SWIM's showcase implementation isn't for traffic control, but predictive information that is useful to delivery, ridesharing and public transportation services.

It has partnered with Trafficwave, a company that provides traffic control technology, to launch TidalWave, a real-time traffic information service that can determine roadway congestion and estimate travel times. The service works with existing infrastructure and provides predictive information using a real-time API.

SWIM's software stack

The software embodiment of SWIM’s vision is EDX, a lean machine learning stack designed for edge devices with limited computational and storage that provides a self-training platform to analyze locally-generated data.

Lean is probably an understatement since according to Crosby SWIM's stack can generate useful predictions using quite modest hardware, for example the controllers present in traffic intersections. Depending on the application, EDX can be used on things as small as a Raspberry Pi or relatively beefy as a GPU-accelerated NVIDIA Jetson.

A valid concern with edge AI is that the architecture risks throwing away valuable data that if aggregated and subsequently processed could yield useful insights. The problem is easily solved using the concept of digital twins, namely virtual representations of individual devices that can be replicated and collected. Indeed, digital twins are a pillar of the AWS (which it calls device shadows) and Azure IoT services. As the SWIM blog describes them,

The Digital Twin is a virtual avatar that mirrors the state of a physical device or sensor. This decouples the physical sensor from the data it is creating, allowing applications to subscribe to the data from a sensor without having to worry about integrating with the physical sensor itself.

“Digital Twins make it easier to integrate sensor data into applications, and do not require developers to have access to the devices themselves. … Because Digital Twins can be more easily composed within an application, developers can model the real-world systems, while abstracting away the complexity of dealing with a physical device.

My take

As I detailed last week, we are at the early stages of AI's diffusion from the datacenter to individual devices. Whether it's a toothbrush that collects and analyzes saliva samples for cancer, diabetes and heart disease or a camera that might locally identify a missing child and notify authorities, the addition of data-driven machine intelligence to devices has profound implications for business and society.

While the examples just cited are unequivocally laudable given their potential to help people, other applications, such as China's camera-laden, AI-powered surveillance state are alarming.
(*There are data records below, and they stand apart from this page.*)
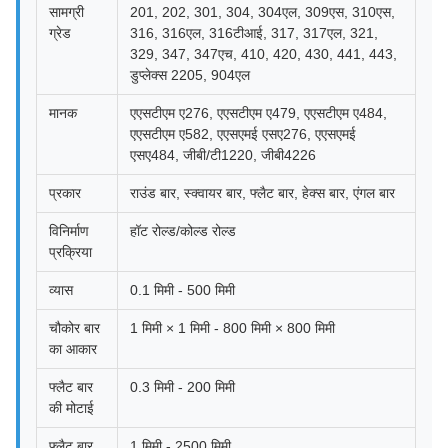
सामग्री
201, 202, 301, 304, 304एल, 309एस, 310एस,
ग्रेड
316, 316एल, 316टीआई, 317, 317एल, 321,
329, 347, 347एच, 410, 420, 430, 441, 443,
डुप्लेक्स 2205, 904एल
मानक
एएसटीएम ए276, एएसटीएम ए479, एएसटीएम ए484,
एएसटीएम ए582, एएसएमई एसए276, एएसएमई
एसए484, जीबी/टी1220, जीबी4226
प्रकार
राउंड बार, स्क्वायर बार, फ्लैट बार, हेक्स बार, एंगल बार
विनिर्माण
हॉट रोल्ड/कोल्ड रोल्ड
प्रक्रिया
व्यास
0.1 मिमी - 500 मिमी
चौकोर बार
1 मिमी × 1 मिमी - 800 मिमी × 800 मिमी
का आकार
फ्लैट बार
0.3 मिमी - 200 मिमी
की मोटाई
फ्लैट बार
1 मिमी - 2500 मिमी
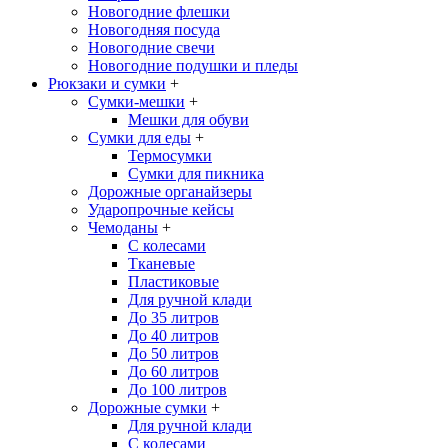
Новогодние флешки
Новогодняя посуда
Новогодние свечи
Новогодние подушки и пледы
Рюкзаки и сумки
+
Сумки-мешки
+
Мешки для обуви
Сумки для еды
+
Термосумки
Сумки для пикника
Дорожные органайзеры
Ударопрочные кейсы
Чемоданы
+
С колесами
Тканевые
Пластиковые
Для ручной клади
До 35 литров
До 40 литров
До 50 литров
До 60 литров
До 100 литров
Дорожные сумки
+
Для ручной клади
С колесами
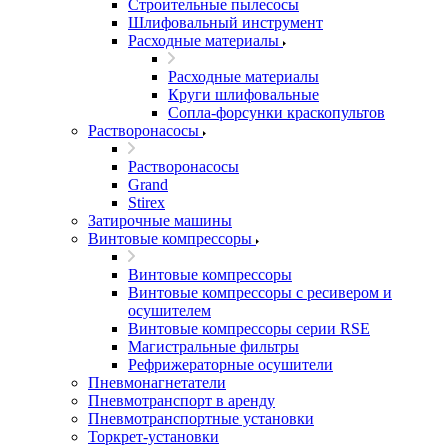
Строительные пылесосы
Шлифовальный инструмент
Расходные материалы
Расходные материалы
Круги шлифовальные
Сопла-форсунки краскопультов
Растворонасосы
Растворонасосы
Grand
Stirex
Затирочные машины
Винтовые компрессоры
Винтовые компрессоры
Винтовые компрессоры с ресивером и
осушителем
Винтовые компрессоры серии RSE
Магистральные фильтры
Рефрижераторные осушители
Пневмонагнетатели
Пневмотранспорт в аренду
Пневмотранспортные установки
Торкрет-установки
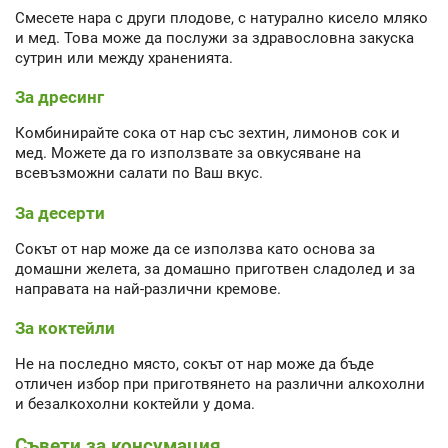
Смесете нара с други плодове, с натурално кисело мляко
и мед. Това може да послужи за здравословна закуска
сутрин или между храненията.
За дресинг
Комбинирайте сока от нар със зехтин, лимонов сок и
мед. Можете да го използвате за овкусяване на
всевъзможни салати по Ваш вкус.
За десерти
Сокът от нар може да се използва като основа за
домашни желета, за домашно приготвен сладолед и за
направата на най-различни кремове.
За коктейли
Не на последно място, сокът от нар може да бъде
отличен избор при приготвянето на различни алкохолни
и безалкохолни коктейли у дома.
Съвети за консумация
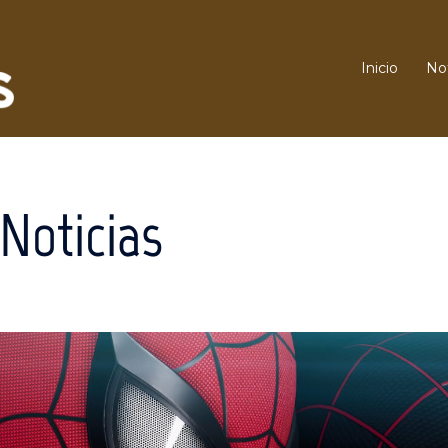
Inicio
Not
Noticias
Indeed, it's no coincidence that YITU, an impressive Chinese AI software company that I met at NVIDIA GTC, got its start in facial recognition and now boasts technology that won the NIST's Face Recognition Challenge 2017.
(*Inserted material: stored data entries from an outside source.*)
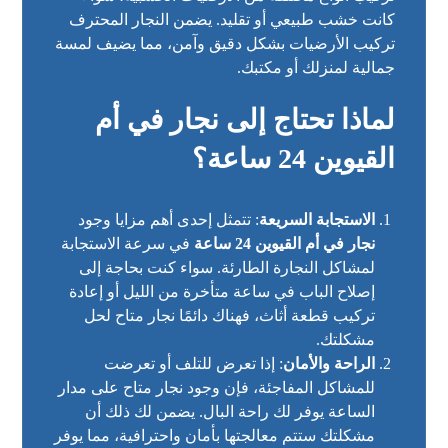
كانت خشب طبيعي أو تقليد. يضمن النجار المحترف
تركيب الأرضيات بشكل دقيق وآمن، مما يضيف لمسة
جمالية لمنزلك أو مكتبك.
لماذا تحتاج إلى نجار في أم
القيوين 24 ساعة؟
الاستجابة السريعة
: تتمثل إحدى أهم مزايا وجود
نجار في أم القيوين 24 ساعة
في سرعة الاستجابة
لمشاكل النجارة الطارئة. سواء كنت بحاجة إلى
إصلاح الباب في ساعة متأخرة من الليل أو إعادة
تركيب قطعة أثاث، فهناك دائمًا نجار متاح لحل
مشكلتك.
الراحة والأمان
: إذا تعرض للتلف أو تعرضت
للمشاكل المفاجئة، فإن وجود نجار متاح على مدار
الساعة يوفر لك راحة البال. يضمن لك ذلك أن
مشكلتك ستتم معالجتها بأمان واحترافية، مما يوفر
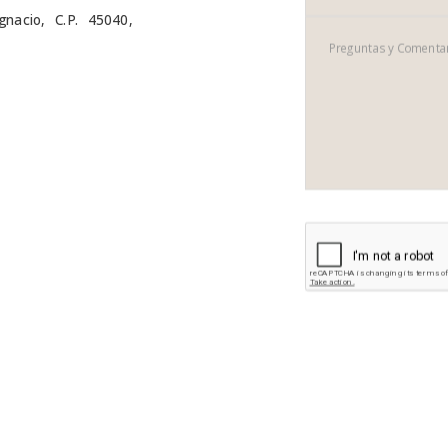
nacio, C.P. 45040,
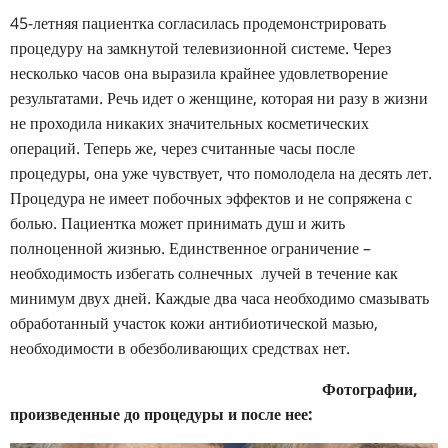
45-летняя пациентка согласилась продемонстрировать
процедуру на замкнутой телевизионной системе. Через
несколько часов она выразила крайнее удовлетворение
результатами. Речь идет о женщине, которая ни разу в жизни
не проходила никаких значительных косметических
операций. Теперь же, через считанные часы после
процедуры, она уже чувствует, что помолодела на десять лет.
Процедура не имеет побочных эффектов и не сопряжена с
болью. Пациентка может принимать душ и жить
полноценной жизнью. Единственное ограничение –
необходимость избегать солнечных лучей в течение как
минимум двух дней. Каждые два часа необходимо смазывать
обработанный участок кожи антибиотической мазью,
необходимости в обезболивающих средствах нет.
Фотографии,
произведенные до процедуры и после нее:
So far, AI at the edge has been the stuff of one-off, idiosyncratic projects, however, SWIM shows the need for a versatile platform that can be used across a wide variety of edge hardware with an equal assortment of industry applications.
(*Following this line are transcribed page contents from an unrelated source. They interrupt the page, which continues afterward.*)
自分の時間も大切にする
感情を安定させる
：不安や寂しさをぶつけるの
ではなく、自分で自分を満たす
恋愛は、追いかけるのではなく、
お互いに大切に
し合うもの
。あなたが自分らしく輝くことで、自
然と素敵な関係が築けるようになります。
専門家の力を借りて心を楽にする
SWIM does not have the market to itself, as the major cloud vendors are extending their IoT services into smart edge devices such as AWS DeepLens, Azure IoT Edge with supported hardware and the Google Android Things platform and other devices running AWS Greengrass.

As with SWIM, these are designed to be used autonomously, however the cloud vendors see them as extensions of their IoT services: the device models are trained in the cloud and, like Echo devices or Google Home, the devices are designed to 'phone-a-friend' in the cloud for help or to deliver added features.

I am skeptical that wholly independent edge devices can infer enough useful information from local data streams to be broadly applicable, but Crosby assures me that the applications for SWIM technology go far beyond traffic and utility infrastructure. I believe that augmenting the local analysis with comprehensive models using data aggregated by digital twins (shadows) will be needed in many cases, but am excited to what SWIM users can do without a cloud backstop.

It will be fascinating to watch both the market for and applications of edge-based AI explode over the coming years.